As a spectral voice proclaims: “I believe that one day national borders won’t exist,” the entire cast steps to the front of the stage, interlocks arms and gazes out into the audience.

A world without borders or passport controls may be a utopian dream, but that hasn’t stopped other artists from imagining correctives to our current situation.

In 2009 Maltese writer, Antoine Cassar published a protest poem titled Passaport, printed in a small format and bound in a red cardboard cover mimicking the Maltese passport.

Rather than enclosing a photograph, personal data and the legalese of the Nation State, it contains about 250 lines of verse that object to the wounding force of the international passport system and its often brutal forms of exclusion and expulsion.

Passaport, as Cassar puts it, envisions “a world without customs and checkpoints, without border police out to snatch away the dawn, without the need for forms, documents or biometric data.

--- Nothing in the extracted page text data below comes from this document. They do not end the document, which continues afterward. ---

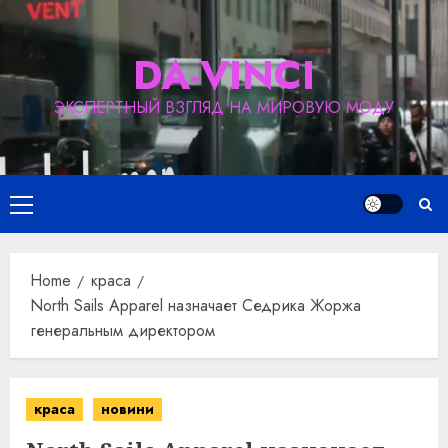
Skip
to
DA-VINCI
content
ЭКСПЕРТНЫЙ ВЗГЛЯД НА МИРОВУЮ МОДУ
Primary
Menu
Home
краса
North Sails Apparel назначает Седрика Жоржа
генеральным директором
краса
новини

“A world without the need to cross the desert barefoot, nor to float off on a raft, on an itinerary of hope all too quickly struck out by the realities of blackmail and exploitation.”

As we emerge from the COVID-19 pandemic and face the devastating effects of climate change, the motivation to leave home in search of work and safety will only continue to grow.

However, the world still has a long way to go to open itself to the entire global community.

*Patrick Bixby is Associate Professor of English in the New College of Interdisciplinary Arts and Sciences at Arizona State University, United States.

This article first appeared on The Conversation website.